_DOCUMENT:_
——————

I am sitting and waiting and assiduously checking the window for raindrops, and there aren’t any.
And I know that shouldn’t be too much of a surprise, because you would probably imagine that quite a lot of the time it isn’t raining in quite a lot of places, and seeing as I live in California, it generally isn’t raining here quite a lot, and it isn’t raining quite a lot practically all the time.
Fog, we do. In my new ‘hood half way up the mountain on the sunny side of the city, the fog sometimes rolls over the top of the hill and sits heavily on my house - other times you see it rolling over the tops and dispersing over the bay. This is a weird, weird city for weather. Don’t worry, I’ll do some kind of visual explanation sometime using napkins and peppergrinders and cats and such.
Anyway. Tonight, I have reason to believe it will rain.
Mainly because there have been doomladen news reports in the breaks of every big show saying “RAIN! RAIN! There’s going to be a STORM!” (’But how bad will it be? And will YOUR house get washed out to sea? Join us at 10, because we’re not going to tell you anything before then!’)
And, while I am of course worried about anyone’s house getting washed out to sea (not mine, as we all know it is made of cardboard so it will just go a bit wet and floppy, which is possibly worse) I am quite excited, because I haven’t seen any rain in a while.
Yes, yes, I know, there are much worse problems to have, and trust me, I’m not complaining. But it’s weird the things you miss. I miss occasionally having a big old rainstorm. Last month there was a thunderstorm but, predictably, San Francisco had to do it all weird and special, and it while it thundered so much we all thought the sky was falling, the sky fell not very much. I think there was what at home I would politely call a bit of drizzle, and a single small puddle appeared outside my house.

——————

_RECORDED INFORMATION:_
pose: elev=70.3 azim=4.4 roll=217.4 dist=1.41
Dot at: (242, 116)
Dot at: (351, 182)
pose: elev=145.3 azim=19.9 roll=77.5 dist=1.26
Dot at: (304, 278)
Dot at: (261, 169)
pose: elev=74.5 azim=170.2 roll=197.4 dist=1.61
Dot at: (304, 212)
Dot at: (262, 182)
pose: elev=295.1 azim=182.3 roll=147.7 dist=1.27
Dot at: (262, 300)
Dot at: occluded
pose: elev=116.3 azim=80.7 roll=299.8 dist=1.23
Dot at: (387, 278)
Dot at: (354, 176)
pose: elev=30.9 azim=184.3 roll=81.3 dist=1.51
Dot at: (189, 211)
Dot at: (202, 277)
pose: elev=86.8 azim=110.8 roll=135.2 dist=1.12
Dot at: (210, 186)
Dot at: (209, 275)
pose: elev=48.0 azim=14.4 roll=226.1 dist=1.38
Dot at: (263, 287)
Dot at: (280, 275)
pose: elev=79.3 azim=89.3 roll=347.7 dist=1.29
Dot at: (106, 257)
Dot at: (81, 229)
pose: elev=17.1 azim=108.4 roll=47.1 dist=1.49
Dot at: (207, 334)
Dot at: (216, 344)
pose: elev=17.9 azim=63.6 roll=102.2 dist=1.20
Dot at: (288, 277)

——————

_SET TASK A:_ In the post about waiting for rain, what appeared outside the writer's house after last month's thunderstorm?
_SET TASK B:_ Update the post about waiting for rain from "Yes, yes, I" to "outside my house.", putting "mist" in place of "drizzle".
_SET TASK C:_ Go on with the post about waiting for rain from its final sentence.

_TASK RESPONSE A:_ A single small puddle.

_TASK RESPONSE B:_
Yes, yes, I know, there are much worse problems to have, and trust me, I’m not complaining. But it’s weird the things you miss. I miss occasionally having a big old rainstorm. Last month there was a thunderstorm but, predictably, San Francisco had to do it all weird and special, and it while it thundered so much we all thought the sky was falling, the sky fell not very much. I think there was what at home I would politely call a bit of mist, and a single small puddle appeared outside my house.

_TASK RESPONSE C:_
But tonight, we should be getting rain.
Any moment now.
Or, you know, two hours ago or something. They promised me rain, and damnit, I WANT my rain.
Because the clouds gathered and everyone got very grumpy, and you know what you need, when all these things happen, is to have some rain. Rain will break the tension. Rain makes everyone feel better. Rain makes everyone feel like sitting inside and watching the rain fall and knowing nothing bad happens when it rains.
Or not much, anyway.
Rain always makes me feel like I can curl up and not worry about anything bad happening around my house. I sleep well when it rains, better than any of the rest of the time. There are reasons this happens, and maybe another time … all I want right now is for it to rain.
Meanwhile, the cats are curled up in a little furry white, brown and grey yin yang, grooming each other in the cutest way possible and … no … wait, it’s just turned into a tooth and clawball. It’s so hard to tell the difference sometimes when they do everything silently, be it loving or fighting.
I’ll finish the cat update post I’ve been adding things to. That’s what I should do first this week.
Sorry, this was going to be a post that went somewhere, and now I’m just writing a public to-do list.
There is, however a lot to do. But, as ever when it’s things I can’t talk about on here, the very fact that there are things too up in the air to talk about mean that I don’t feel like I can say anything at all.
All I can do is sit here and mither and blather and babble and just wait for the rain to fall.
It isn’t falling yet.
I keep checking the radars and the local news sites - the ones who have been all “OH MY GOD OH MY GOD IT’S COMING, LIVE IN FEAR!!!” all day, and still. Nothing.
A little water falling from the sky, is that too much to ask? I don’t want it to rain all winter; I don’t even want it to rain all week, I’ve got family coming (in can rain all next week when I’m out of town, though. Is that uncharitable?).
Half past midnight. Still not raining. Said there was 90% chance of precipitation at 10pm, and look at us here, now, dry as a nun’s chuff.
Sooner or later it will rain. And yet here I am, determined to sit up for it, wanting to actually see it happen, like it’s going to arrive with flags and streamers and fireworks. And not just be some water falling from the sky.
I shouldn’t even publish this, I shouldn’t think. It’s terrible for anyone else, this ‘diary of a place where it is not raining’. Yes, and next week, we will have a six-hour liveblog of no tornado, how would that be?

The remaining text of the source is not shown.